(Source information)
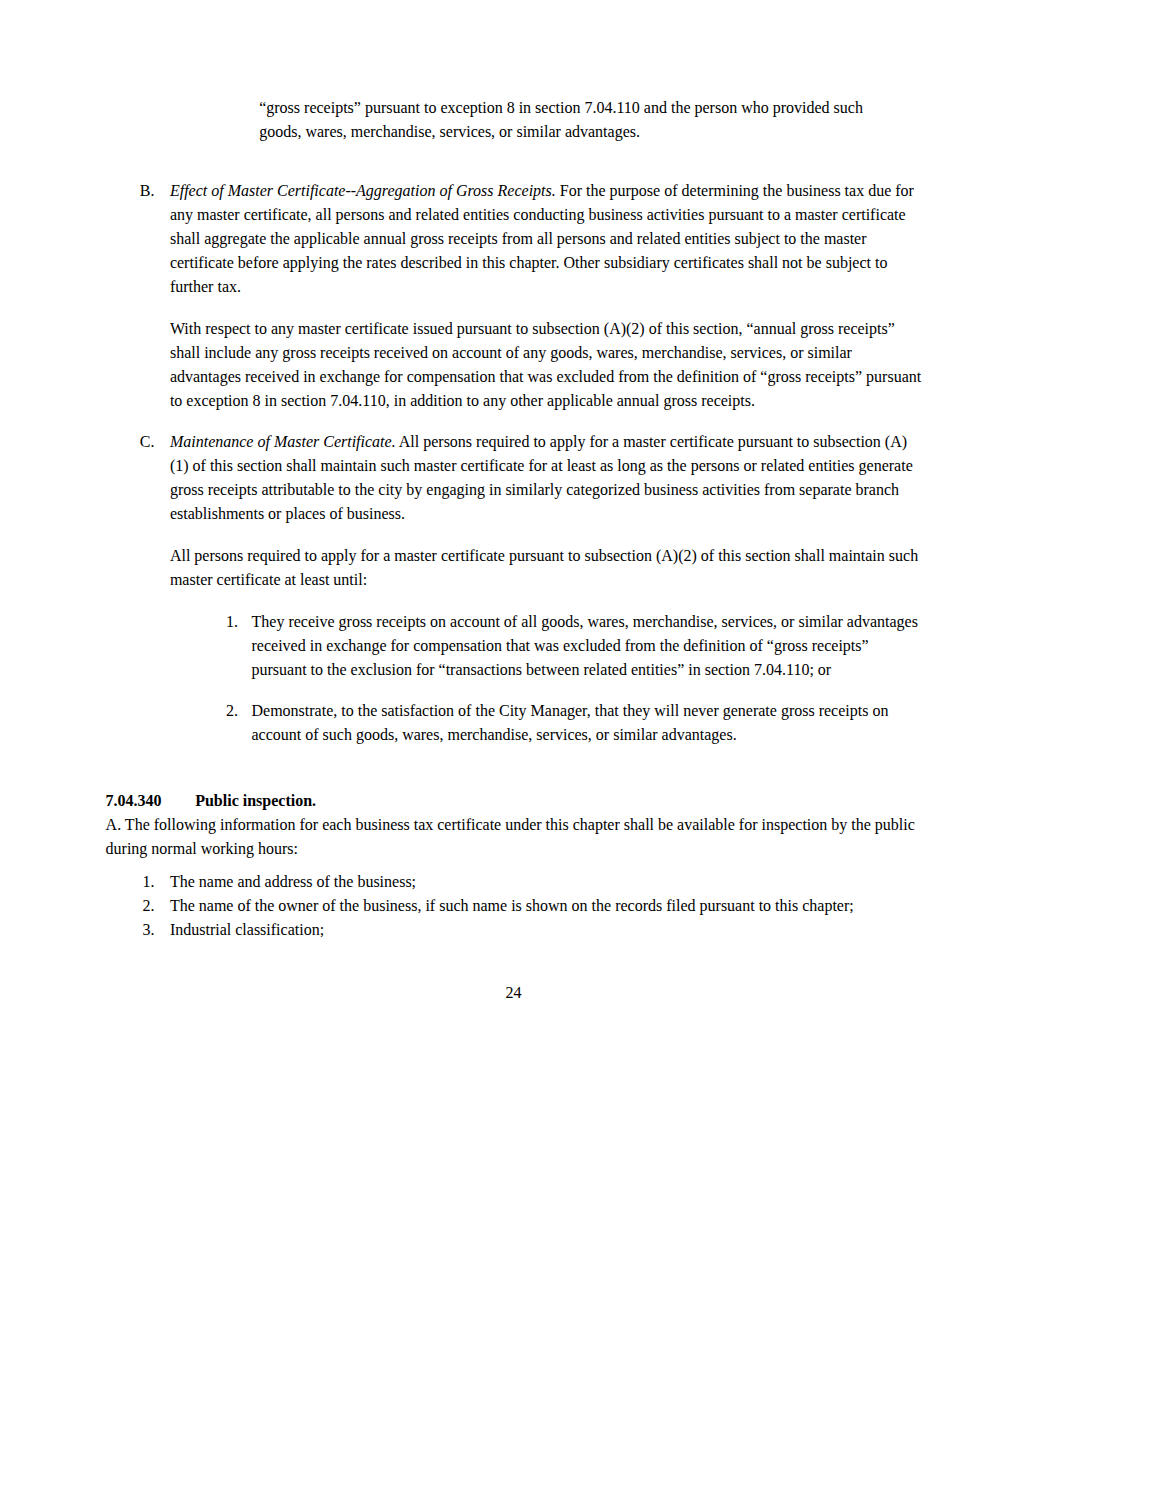“gross receipts” pursuant to exception 8 in section 7.04.110 and the person who provided such goods, wares, merchandise, services, or similar advantages.
Effect of Master Certificate--Aggregation of Gross Receipts. For the purpose of determining the business tax due for any master certificate, all persons and related entities conducting business activities pursuant to a master certificate shall aggregate the applicable annual gross receipts from all persons and related entities subject to the master certificate before applying the rates described in this chapter. Other subsidiary certificates shall not be subject to further tax.
With respect to any master certificate issued pursuant to subsection (A)(2) of this section, “annual gross receipts” shall include any gross receipts received on account of any goods, wares, merchandise, services, or similar advantages received in exchange for compensation that was excluded from the definition of “gross receipts” pursuant to exception 8 in section 7.04.110, in addition to any other applicable annual gross receipts.
Maintenance of Master Certificate. All persons required to apply for a master certificate pursuant to subsection (A)(1) of this section shall maintain such master certificate for at least as long as the persons or related entities generate gross receipts attributable to the city by engaging in similarly categorized business activities from separate branch establishments or places of business.
All persons required to apply for a master certificate pursuant to subsection (A)(2) of this section shall maintain such master certificate at least until:
They receive gross receipts on account of all goods, wares, merchandise, services, or similar advantages received in exchange for compensation that was excluded from the definition of “gross receipts” pursuant to the exclusion for “transactions between related entities” in section 7.04.110; or
Demonstrate, to the satisfaction of the City Manager, that they will never generate gross receipts on account of such goods, wares, merchandise, services, or similar advantages.
7.04.340 Public inspection.
A. The following information for each business tax certificate under this chapter shall be available for inspection by the public during normal working hours:
The name and address of the business;
The name of the owner of the business, if such name is shown on the records filed pursuant to this chapter;
Industrial classification;
24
(End Source information)
● **Exercise description**
Restate, word for word, the entries above, dropping any picture.

● **Solution below**
“gross receipts” pursuant to exception 8 in section 7.04.110 and the person who provided such goods, wares, merchandise, services, or similar advantages.
Effect of Master Certificate--Aggregation of Gross Receipts. For the purpose of determining the business tax due for any master certificate, all persons and related entities conducting business activities pursuant to a master certificate shall aggregate the applicable annual gross receipts from all persons and related entities subject to the master certificate before applying the rates described in this chapter. Other subsidiary certificates shall not be subject to further tax.
With respect to any master certificate issued pursuant to subsection (A)(2) of this section, “annual gross receipts” shall include any gross receipts received on account of any goods, wares, merchandise, services, or similar advantages received in exchange for compensation that was excluded from the definition of “gross receipts” pursuant to exception 8 in section 7.04.110, in addition to any other applicable annual gross receipts.
Maintenance of Master Certificate. All persons required to apply for a master certificate pursuant to subsection (A)(1) of this section shall maintain such master certificate for at least as long as the persons or related entities generate gross receipts attributable to the city by engaging in similarly categorized business activities from separate branch establishments or places of business.
All persons required to apply for a master certificate pursuant to subsection (A)(2) of this section shall maintain such master certificate at least until:
They receive gross receipts on account of all goods, wares, merchandise, services, or similar advantages received in exchange for compensation that was excluded from the definition of “gross receipts” pursuant to the exclusion for “transactions between related entities” in section 7.04.110; or
Demonstrate, to the satisfaction of the City Manager, that they will never generate gross receipts on account of such goods, wares, merchandise, services, or similar advantages.
7.04.340 Public inspection.
A. The following information for each business tax certificate under this chapter shall be available for inspection by the public during normal working hours:
The name and address of the business;
The name of the owner of the business, if such name is shown on the records filed pursuant to this chapter;
Industrial classification;
24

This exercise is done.